The commission consisted of two inspectors. One was a Friend, the other a Foe, even though it pains me to say that. The merit went to the MOH Bureaucrat.
Even as the first commission was working, we could feel that the seeds of hostility toward “classical university education” had been planted. The situation could have become even clearer if not for a bit of good luck: for reasons of state importance, the MOH Bureaucrat could not attend in person. So everything went off fairly well.
And yet not well enough. Later I heard that the MOH inspector had signed the protocol but painted the Bureaucrat an altogether different picture.
Luckily, a spoken word cannot be filed.
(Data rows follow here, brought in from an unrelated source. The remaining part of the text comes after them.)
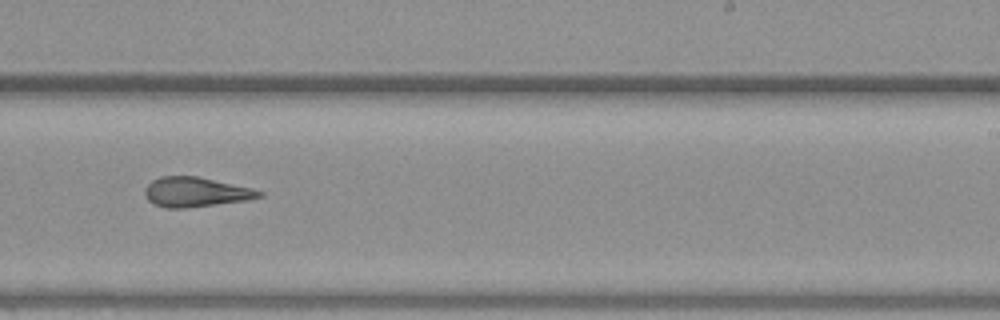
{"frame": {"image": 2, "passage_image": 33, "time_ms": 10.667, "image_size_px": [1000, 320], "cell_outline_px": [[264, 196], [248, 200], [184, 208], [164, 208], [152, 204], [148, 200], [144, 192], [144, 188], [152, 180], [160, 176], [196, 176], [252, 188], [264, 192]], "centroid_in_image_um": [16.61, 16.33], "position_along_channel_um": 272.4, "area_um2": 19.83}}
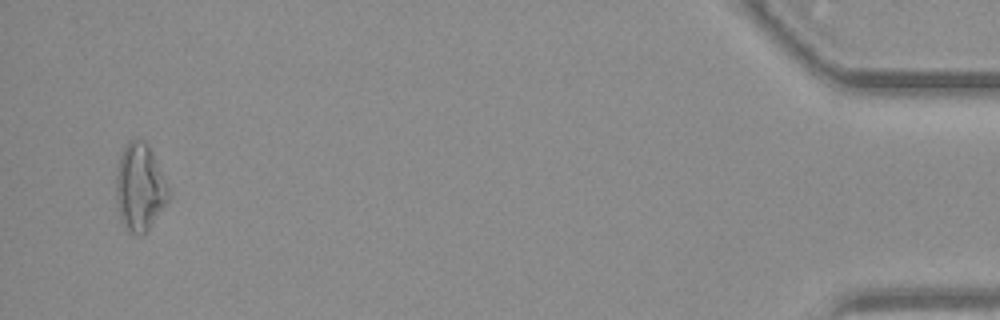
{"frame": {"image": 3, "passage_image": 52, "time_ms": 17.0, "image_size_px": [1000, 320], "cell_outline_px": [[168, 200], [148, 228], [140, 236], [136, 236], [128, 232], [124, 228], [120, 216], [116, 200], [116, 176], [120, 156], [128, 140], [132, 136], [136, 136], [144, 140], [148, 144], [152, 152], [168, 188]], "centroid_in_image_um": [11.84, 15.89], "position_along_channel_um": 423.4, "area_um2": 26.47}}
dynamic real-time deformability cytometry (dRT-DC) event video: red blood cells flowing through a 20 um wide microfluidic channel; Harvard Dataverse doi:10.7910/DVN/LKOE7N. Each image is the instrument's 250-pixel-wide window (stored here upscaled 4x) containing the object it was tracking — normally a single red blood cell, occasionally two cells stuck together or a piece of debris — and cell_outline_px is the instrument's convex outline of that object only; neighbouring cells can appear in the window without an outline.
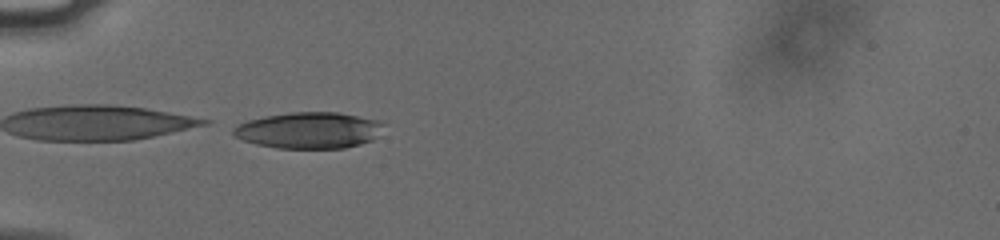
{"species": "human", "species_latin": "Homo sapiens", "temperature_condition": "cold", "stored_images_in_passage": 9, "camera_frame_rate_fps": 3000, "um_per_image_px": 0.085, "donor": {"sex": "male"}, "frame": {"image": 1, "passage_image": 8, "time_ms": 2.333, "image_size_px": [1000, 240], "cell_outline_px": [[380, 124], [376, 136], [372, 140], [360, 144], [344, 148], [276, 148], [256, 144], [232, 136], [232, 128], [248, 120], [268, 116], [292, 112], [340, 112], [376, 120]], "centroid_in_image_um": [26.19, 11.08], "position_along_channel_um": 58.8, "area_um2": 31.33}}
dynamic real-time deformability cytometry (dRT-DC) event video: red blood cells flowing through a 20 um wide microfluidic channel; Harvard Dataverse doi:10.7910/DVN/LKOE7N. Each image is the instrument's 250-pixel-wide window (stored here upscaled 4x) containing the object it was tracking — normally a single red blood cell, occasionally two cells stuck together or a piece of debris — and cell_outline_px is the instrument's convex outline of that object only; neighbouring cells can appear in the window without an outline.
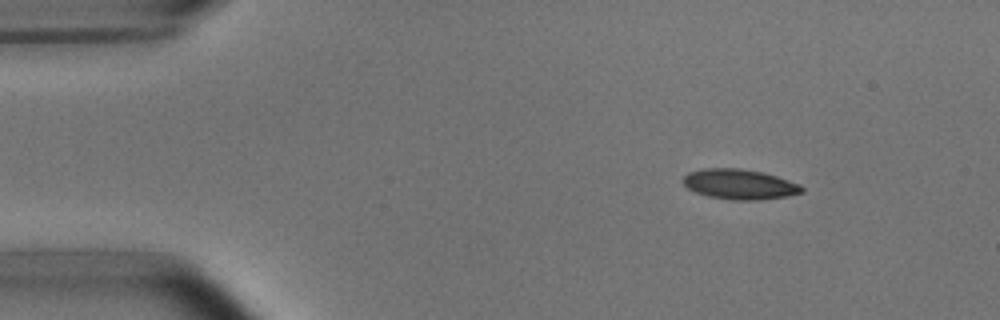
{"species": "common noctule bat (a hibernating species)", "species_latin": "Nyctalus noctula", "temperature_condition": "room temperature", "stored_images_in_passage": 3, "camera_frame_rate_fps": 3000, "um_per_image_px": 0.085, "animal": {"sex": "male", "body_mass_g": 15.6}, "frame": {"image": 1, "passage_image": 1, "time_ms": 0.0, "image_size_px": [1000, 320], "cell_outline_px": [[804, 192], [788, 196], [760, 200], [732, 200], [708, 196], [696, 192], [688, 188], [680, 180], [688, 172], [704, 168], [740, 168], [760, 172], [776, 176], [800, 184], [804, 188]], "centroid_in_image_um": [62.85, 15.66], "position_along_channel_um": 22.1, "area_um2": 20.92}}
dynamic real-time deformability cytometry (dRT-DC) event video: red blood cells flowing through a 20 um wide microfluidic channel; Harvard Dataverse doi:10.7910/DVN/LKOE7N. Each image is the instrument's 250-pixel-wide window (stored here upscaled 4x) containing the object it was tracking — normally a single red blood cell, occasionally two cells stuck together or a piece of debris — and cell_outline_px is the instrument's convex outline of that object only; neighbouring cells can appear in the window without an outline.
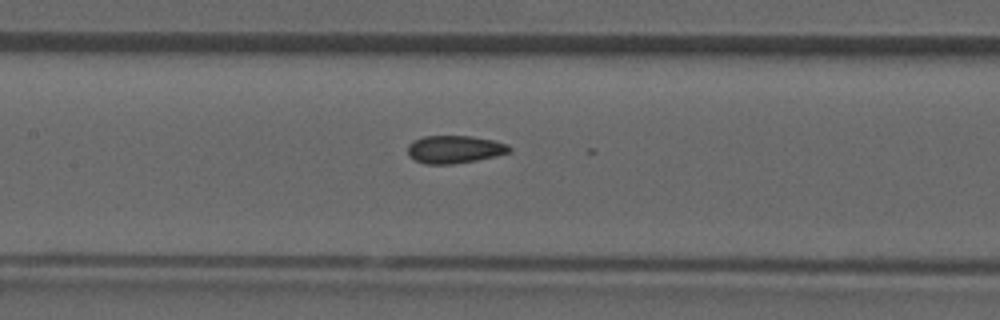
{"species": "common noctule bat (a hibernating species)", "species_latin": "Nyctalus noctula", "temperature_condition": "room temperature", "stored_images_in_passage": 41, "camera_frame_rate_fps": 3000, "um_per_image_px": 0.085, "animal": {"sex": "male", "forearm_length_mm": 52.5}, "frame": {"image": 1, "passage_image": 17, "time_ms": 5.333, "image_size_px": [1000, 320], "cell_outline_px": [[512, 148], [508, 152], [476, 160], [452, 164], [424, 164], [416, 160], [408, 152], [408, 144], [412, 140], [424, 136], [472, 136], [496, 140], [508, 144]], "centroid_in_image_um": [38.63, 12.68], "position_along_channel_um": 168.8, "area_um2": 16.36}}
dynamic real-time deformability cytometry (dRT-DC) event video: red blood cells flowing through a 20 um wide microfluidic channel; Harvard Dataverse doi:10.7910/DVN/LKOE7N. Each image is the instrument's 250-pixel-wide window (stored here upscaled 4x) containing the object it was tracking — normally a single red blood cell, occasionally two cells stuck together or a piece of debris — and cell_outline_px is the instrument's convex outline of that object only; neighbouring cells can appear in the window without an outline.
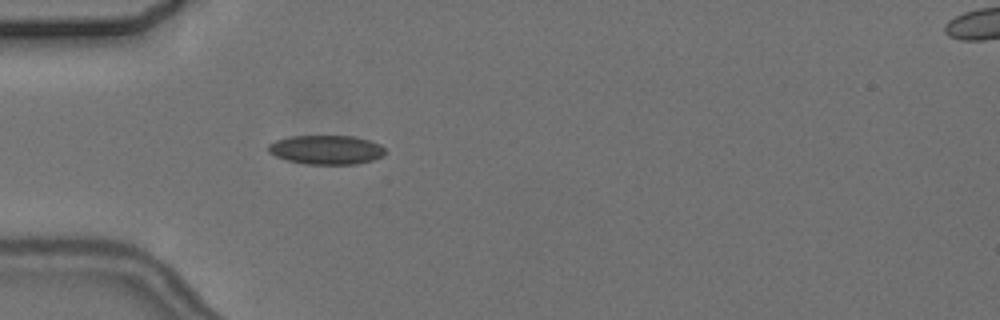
{"species": "common noctule bat (a hibernating species)", "species_latin": "Nyctalus noctula", "temperature_condition": "cold", "stored_images_in_passage": 4, "segment_of_instrument_passage": [1, 2], "camera_frame_rate_fps": 3000, "um_per_image_px": 0.085, "animal": {"sex": "female", "body_mass_g": 24.6, "forearm_length_mm": 56.2}, "frame": {"image": 1, "passage_image": 3, "time_ms": 2.333, "image_size_px": [1000, 320], "cell_outline_px": [[384, 156], [372, 160], [356, 164], [308, 164], [288, 160], [276, 156], [268, 152], [268, 144], [276, 140], [288, 136], [352, 136], [368, 140], [380, 144], [384, 148]], "centroid_in_image_um": [27.73, 12.72], "position_along_channel_um": 57.3, "area_um2": 19.77}}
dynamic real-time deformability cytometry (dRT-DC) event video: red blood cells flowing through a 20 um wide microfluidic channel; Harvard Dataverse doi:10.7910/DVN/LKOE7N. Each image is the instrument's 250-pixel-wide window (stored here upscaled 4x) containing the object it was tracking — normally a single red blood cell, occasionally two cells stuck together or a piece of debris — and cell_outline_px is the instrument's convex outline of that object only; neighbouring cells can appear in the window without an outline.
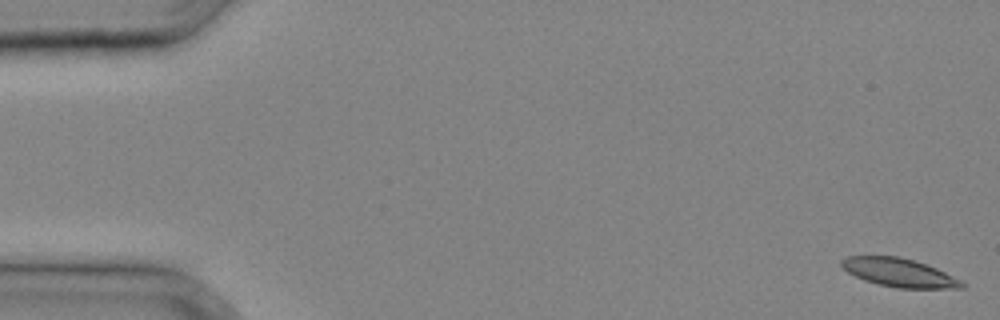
{"species": "common noctule bat (a hibernating species)", "species_latin": "Nyctalus noctula", "temperature_condition": "cold", "stored_images_in_passage": 34, "camera_frame_rate_fps": 3000, "um_per_image_px": 0.085, "animal": {"sex": "male", "body_mass_g": 20.4}, "frame": {"image": 1, "passage_image": 1, "time_ms": 0.0, "image_size_px": [1000, 320], "cell_outline_px": [[964, 288], [900, 288], [880, 284], [864, 280], [848, 272], [840, 264], [840, 260], [848, 256], [896, 256], [912, 260], [936, 268], [960, 280], [964, 284]], "centroid_in_image_um": [76.4, 23.17], "position_along_channel_um": 8.6, "area_um2": 19.54}}
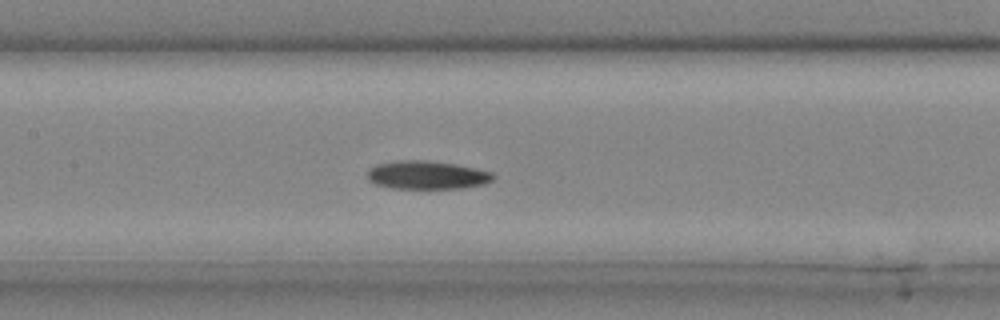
{"frame": {"image": 2, "passage_image": 17, "time_ms": 5.333, "image_size_px": [1000, 320], "cell_outline_px": [[496, 176], [492, 180], [484, 184], [460, 188], [392, 188], [376, 184], [368, 180], [368, 168], [376, 164], [396, 160], [428, 160], [456, 164], [476, 168], [492, 172]], "centroid_in_image_um": [36.28, 14.86], "position_along_channel_um": 171.1, "area_um2": 20.87}}
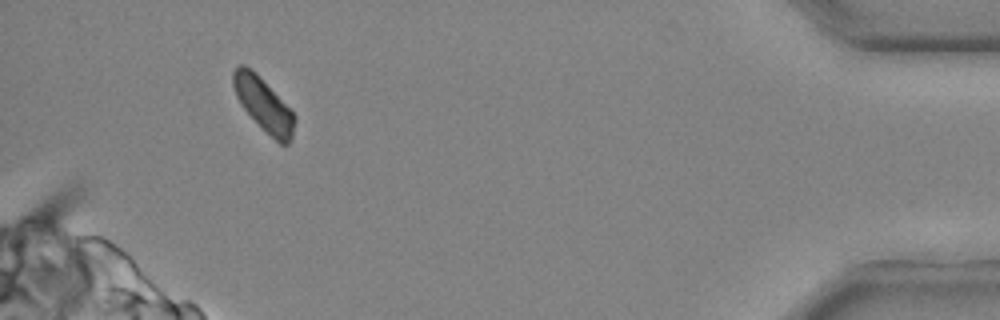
{"frame": {"image": 3, "passage_image": 33, "time_ms": 10.667, "image_size_px": [1000, 320], "cell_outline_px": [[296, 116], [292, 136], [288, 144], [280, 144], [240, 104], [236, 96], [232, 84], [232, 72], [240, 64], [244, 64], [256, 72]], "centroid_in_image_um": [22.38, 8.83], "position_along_channel_um": 412.8, "area_um2": 18.5}}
What is said is said, what is written is written. I still keep a copy of that protocol for the School’s annals.
In a timid attempt to establish contact, I rushed to the MOH. The appointment was for two o’clock. I sat waiting in the reception. In came the Bureaucrat, tall, lean and straight as a ramrod. I could almost see him feed on the fear of his subordinates.
Someone was ahead of me in the lineup, and I felt genuinely glad. In the hope that he would have less Fear left for me.
I went in. Said hello.
He fired a broadside right off. Could not keep it in anymore, the poor thing.
“Let him talk it away,” I thought to myself. “Maybe he’ll soften up.”
I can’t say how long his monologue was. Not less than forty minutes, I think.
Then he stopped in the middle of a sentence and there was nothing to talk about. If we don’t close you down, we’ll see. That was all I read in his eyes as an answer to my quizzical look.

They did not close us down. The School is eight years old now and is accredited until 2009. We still have time so they could see. Time is the best eye doctor.

Straitjackets

An ugly, vulgar little world left over from the “Iron Curtain”. The rules of the little world (directions for use) included. The Bureaucrat will tell you how to play. His is not to change the rules. No-no, his is to oversee compliance.